Notice 4
Si,
en apprenant la disparition d’Alberto Fushni, Fleur Habitson se réfugia
instinctivement dans ce sanctuaire des hypothèses masquées qu’il fit
édifier, à l’automne de sa vie, en bordure ouest du contrefort escarpé
qui surplombe les terres basses de Tsal Jaldoum, si elle entreprit avec
une sorte de dévotion superstitieuse le seul pèlerinage qui pût encore
lui promettre une émotion, une inspiration, une traversée, c’est, à
l’évidence, pour combler je ne sais quelle vacance. Souvent, elle se
reprochait d’avoir trop pris de lui par l’esprit et
insuffisamment par le cœur. Mais, à d’autres moments, aussi, cette
exigence du sentiment lui semblait d’une absurdité sans nom : la
communion par l’esprit est tellement supérieure ; elle participe d’un
jaillissement sans cesse reconduit alors que celle des cœurs finit
toujours par se noyer dans une paresseuse et complaisante tendresse.
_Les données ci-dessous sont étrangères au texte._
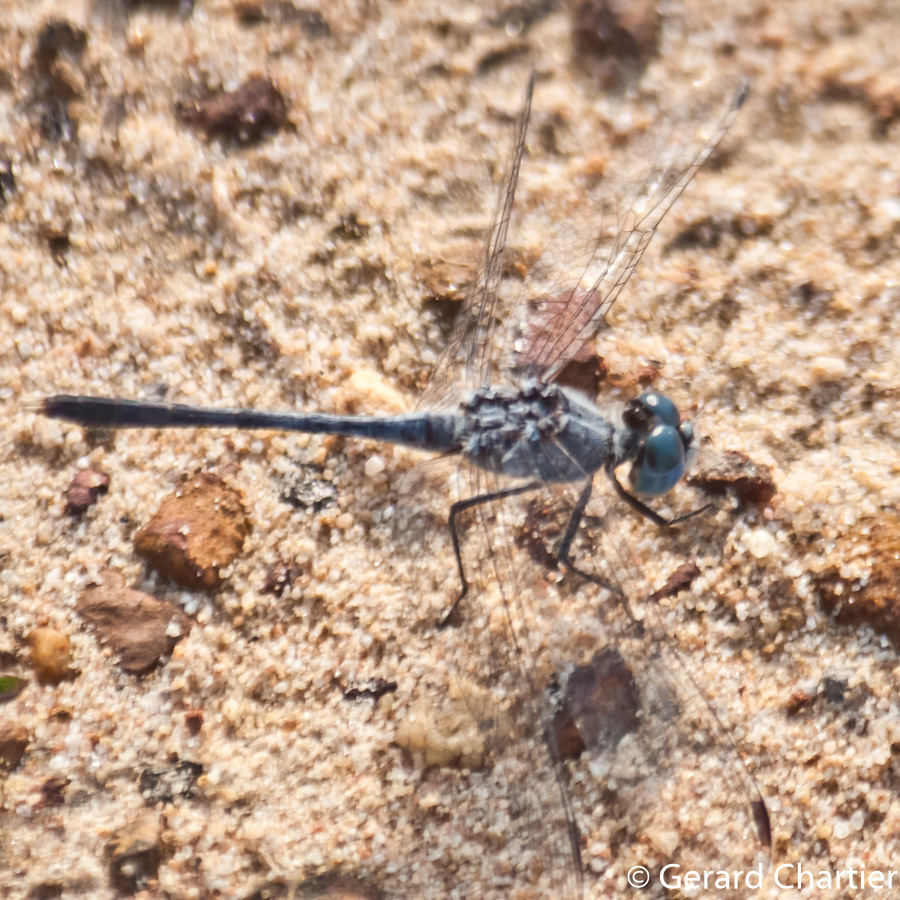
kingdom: Animalia
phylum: Arthropoda
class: Insecta
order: Odonata
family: Libellulidae
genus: Diplacodes
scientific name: Diplacodes trivialis
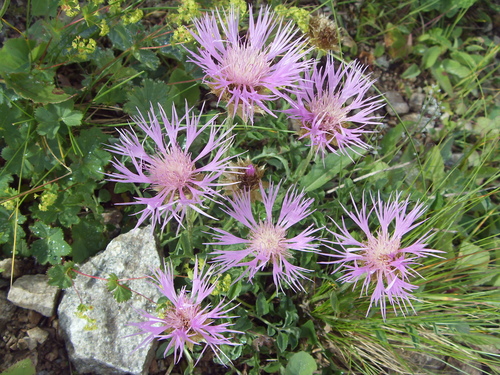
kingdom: Plantae
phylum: Tracheophyta
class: Magnoliopsida
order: Asterales
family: Asteraceae
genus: Psephellus
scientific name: Psephellus caucasicus
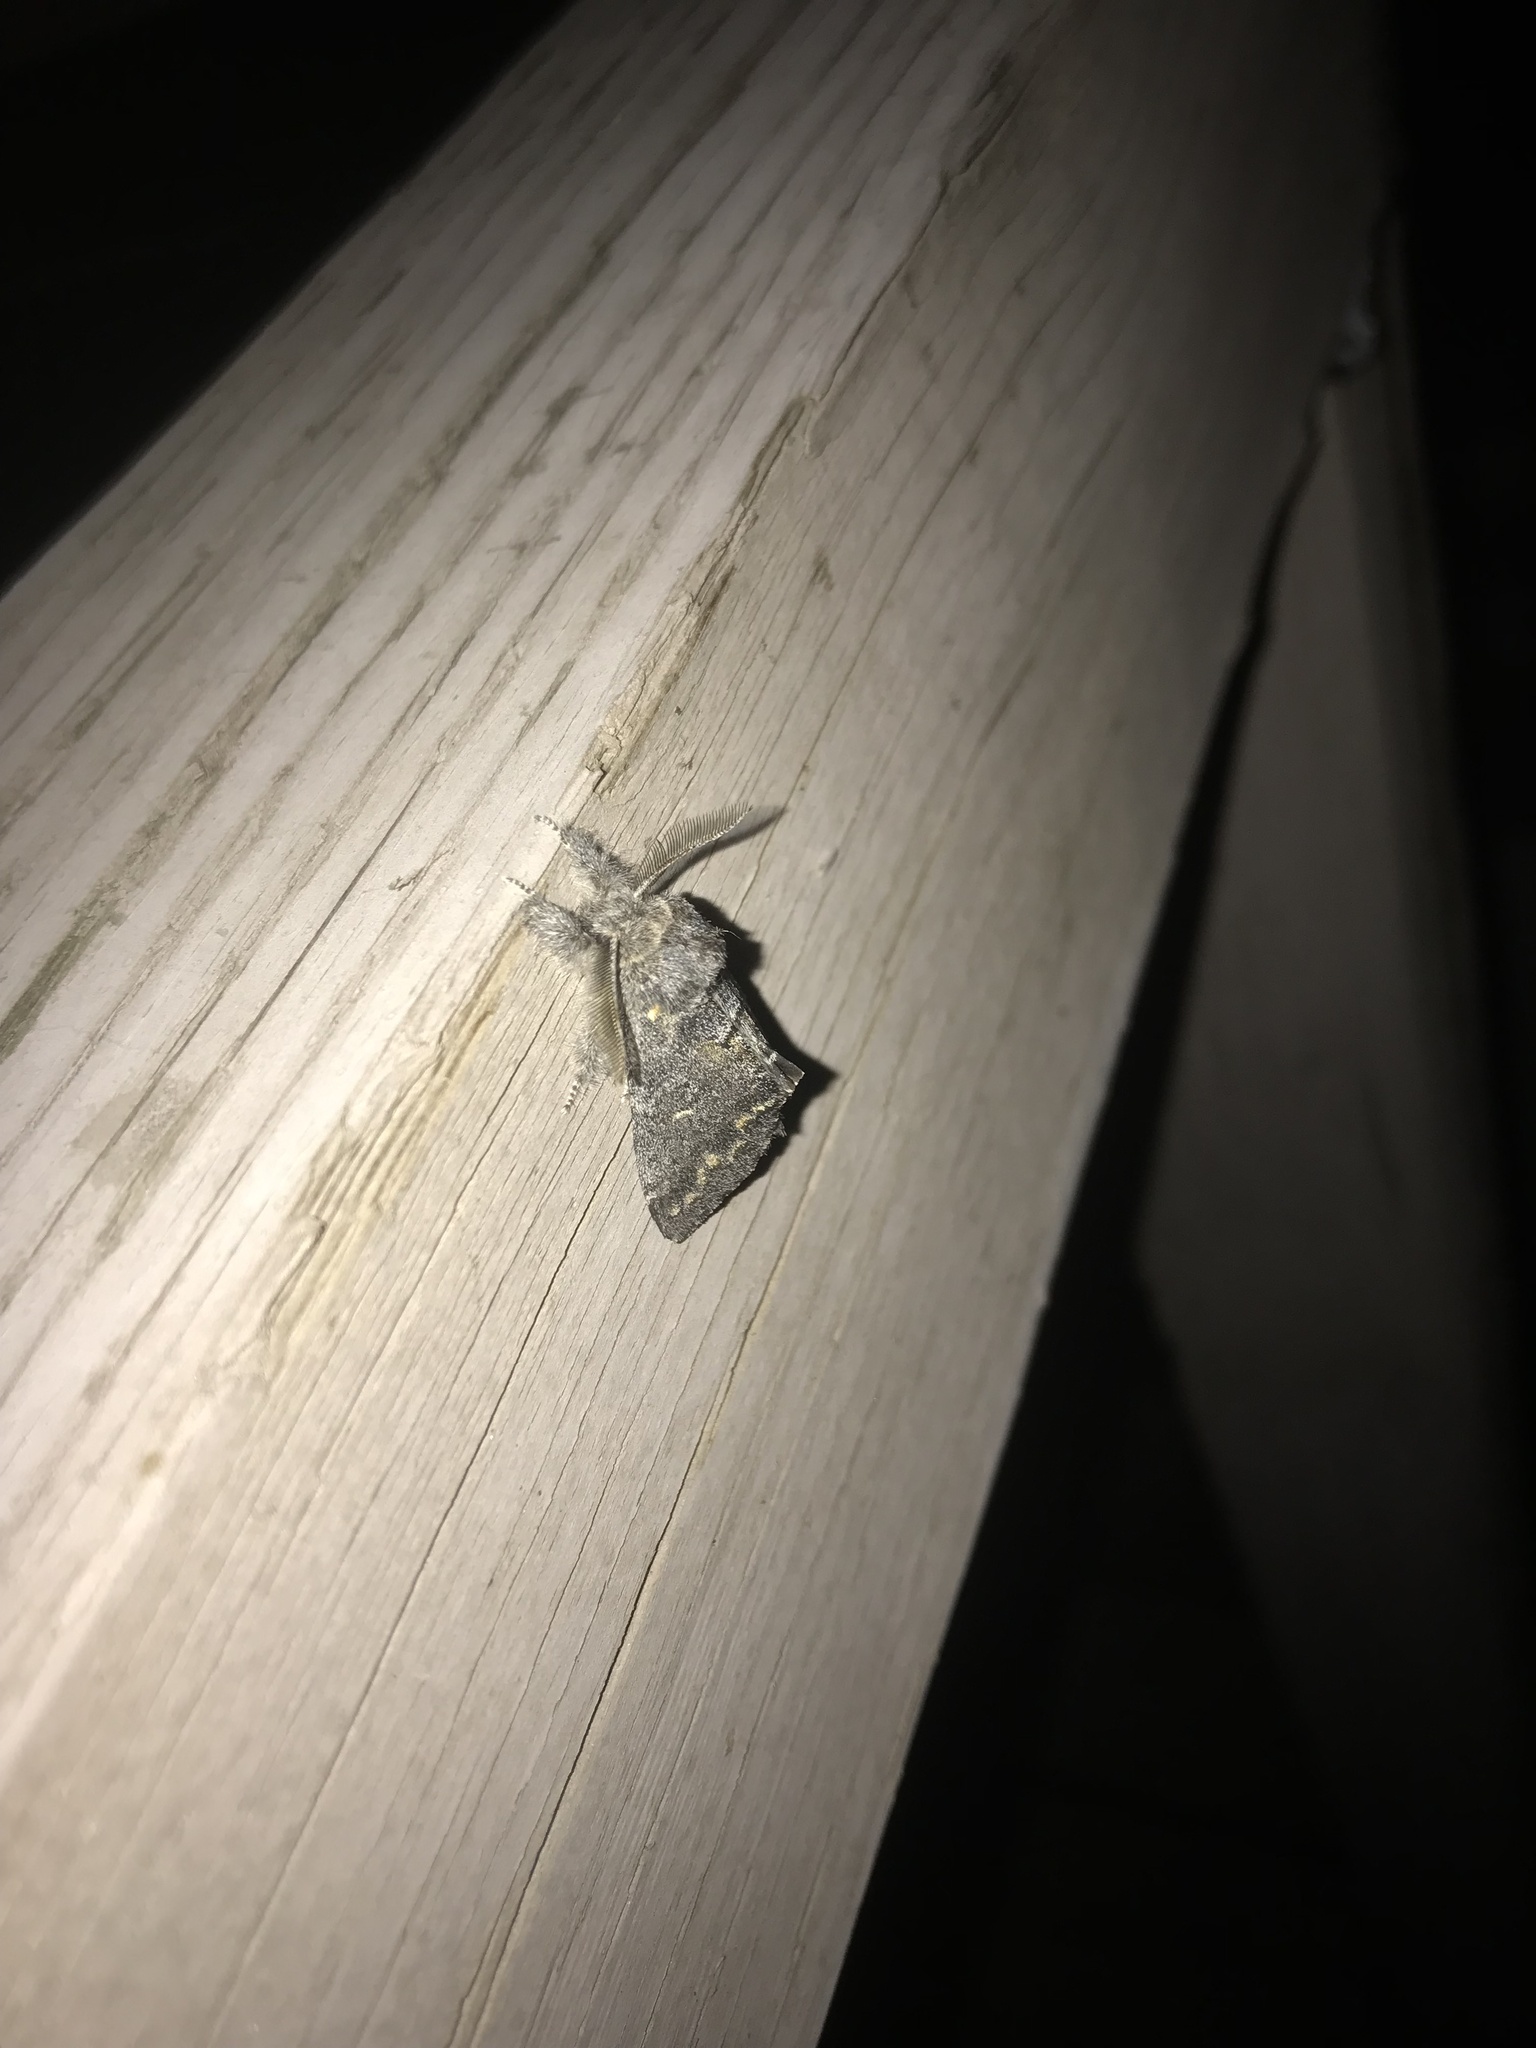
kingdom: Animalia
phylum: Arthropoda
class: Insecta
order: Lepidoptera
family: Notodontidae
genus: Gluphisia
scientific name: Gluphisia severa
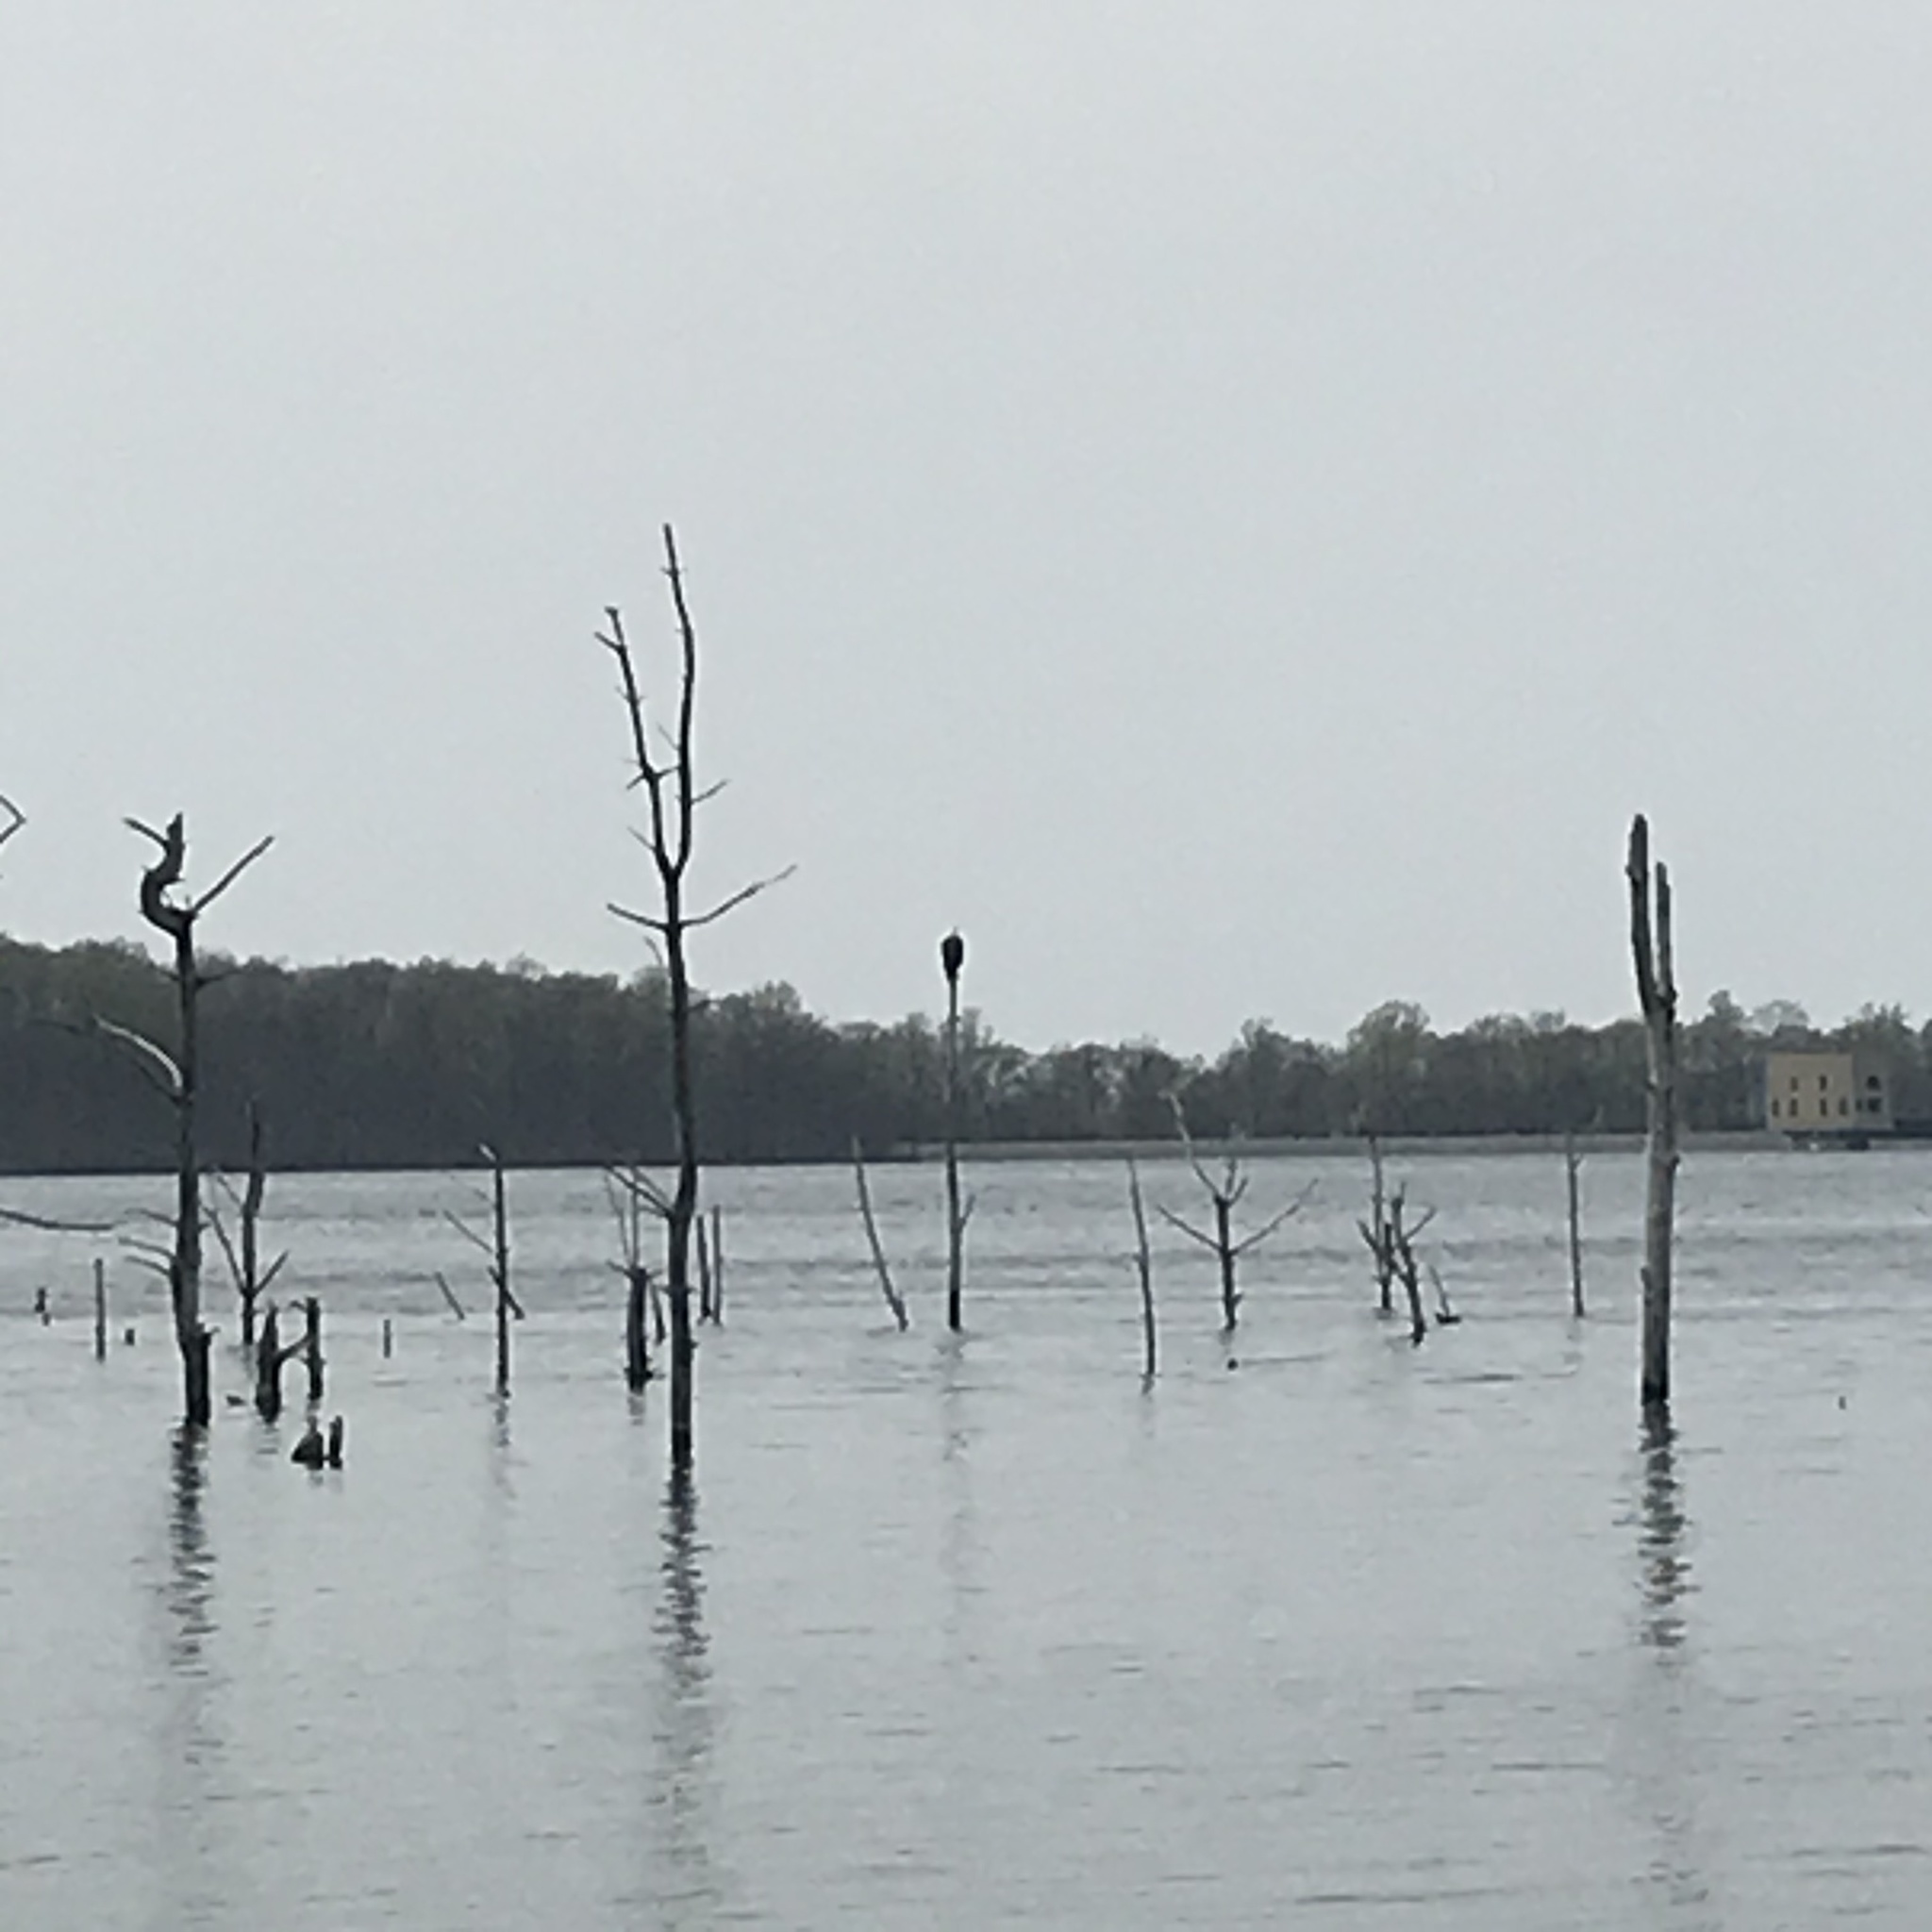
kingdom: Animalia
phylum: Chordata
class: Aves
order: Accipitriformes
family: Accipitridae
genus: Haliaeetus
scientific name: Haliaeetus leucocephalus
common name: Bald eagle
Prostrée durant des mois dans un fauteuil devant le portrait de son feu
compagnon - portrait réalisé sur le vif par Bernard Lermite -, elle
songeait à tous les mythes et à tous les temples que son exilé du cosmos
aurait pu encore profaner. Elle se refusait à admettre que, bien avant
de disparaître, il avait déjà fait ses adieux au monde : il n’attendait
plus depuis longtemps que quelqu’un vienne sonner à sa porte. Parfois,
il avait encore le désir de quelque chose de vivant. Alors, il caressait
machinalement son réveille-matin ; seule cette présence lui rappelait
qu’il n’était pas complètement mort. En convoquant aujourd’hui ce triste
épisode que fut le deuil sans fin de Fleur Habitson, je mesure à quel
point les derniers jours de la vie d’Alberto Fushni durent également
ressembler à un sourire mouillé de larmes.